## Assigned task A
Decide whether each statement agrees with the Thunderbolt bridge discussion below. Answer yes or no for each, and quote the words from the discussion that settle it.
(i) The writer objects that the Thunderbolt spec is not public.
(ii) The writer wants to learn all the differences between a Thunderbolt bridge and a plain PCIe bridge.
(iii) The writer says more than one bit may be needed in place of a single "is_thunderbolt" bit.
## Assigned task B
Pick up the Thunderbolt bridge discussion below after its last line and continue it.

I'm not objecting to the fact that the Thunderbolt spec is not public.
What I want to know is specifically how the Thunderbolt bridge behaves
differently than a plain old PCIe bridge.  I don't even want to know
*all* the differences.  You're proposing to make the PCI core work a
slightly differently based on this bit, and in order to maintain that
in the future, we need to know the details of *why* we need to do
things differently.

Maybe D3hot means something different, maybe PME works differently,
maybe hotplug interrupts are signaled differently, I dunno.  If you
want us to treat these devices differently, we have to know *why* so
we can tell whether future changes in other areas also need to handle
them differently.

This might mean several bits instead of one single "is_thunderbolt"
bit, because there may be several differences that affect different
parts of the PCI core.

> The rationale for this bit is that devices on a Thunderbolt daisy chain
> differ from plain PCIe devices and as such require special treatment.

## Entries shown

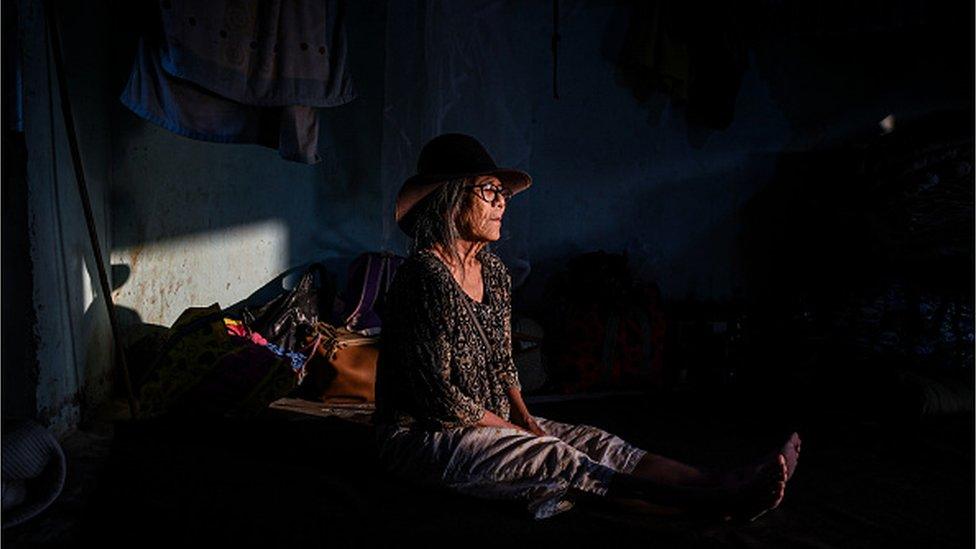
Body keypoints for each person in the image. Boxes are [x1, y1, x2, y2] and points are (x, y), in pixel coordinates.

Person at [373, 133, 800, 520]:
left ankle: (722, 481)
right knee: (558, 459)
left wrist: (526, 420)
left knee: (597, 444)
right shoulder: (424, 277)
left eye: (502, 192)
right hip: (425, 438)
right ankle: (705, 507)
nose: (501, 201)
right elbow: (440, 399)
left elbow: (504, 363)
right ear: (450, 198)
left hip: (490, 420)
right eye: (488, 191)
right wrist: (519, 432)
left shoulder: (495, 272)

## Answer space A
(i) No. "I'm not objecting to the fact that the Thunderbolt spec is not public."
(ii) No. "I don't even want to know *all* the differences."
(iii) Yes. "This might mean several bits instead of one single "is_thunderbolt" bit"

## Answer space B
> 
> Thunderbolt encapsulates PCIe and other protocols such as DisplayPort
> into Thunderbolt packets and tunnels them over a network of Converged I/O
> switches, so what's transmitted on the wire differs significantly from
> plain PCIe.  That should already make the necessity for special treatment
> obvious.  I've named three use cases for the is_thunderbolt bit in the
> commit message of this patch but expect there will be more in the future.
> E.g. Apple has a traffic prioritization mechanism on the Converged I/O
> layer which is afforded to specific devices on the PCIe layer above,
> see US 9,015,384:
> http://pimg-fpiw.uspto.gov/fdd/84/153/090/0.pdf
> 
> 
> > A secondary issue is that I think whatever bit you define here should
> > only be set for the actual Thunderbolt device itself.  The bit will
> > presumably tell us something about how that particular device works.
> 
> I don't quite follow, the bit *does* tell us something about how the
> device works, doesn't it?  That it's situated on a Thunderbolt daisy
> chain, I've clearly spelled that out in the commit message as well as
> in a code comment of this patch.

No, it doesn't actually tell us anything about how it works.  The
commit message tells us some *consequences*, but it doesn't say
anything about the PCIe-level features that *lead* to those
consequences.

That means we can't reason about how Thunderbolt devices will work in
different scenarios or future platforms.

> > This is an enumeration-time thing and could be done either as in this
> > path or as a quirk, since it only affects one device.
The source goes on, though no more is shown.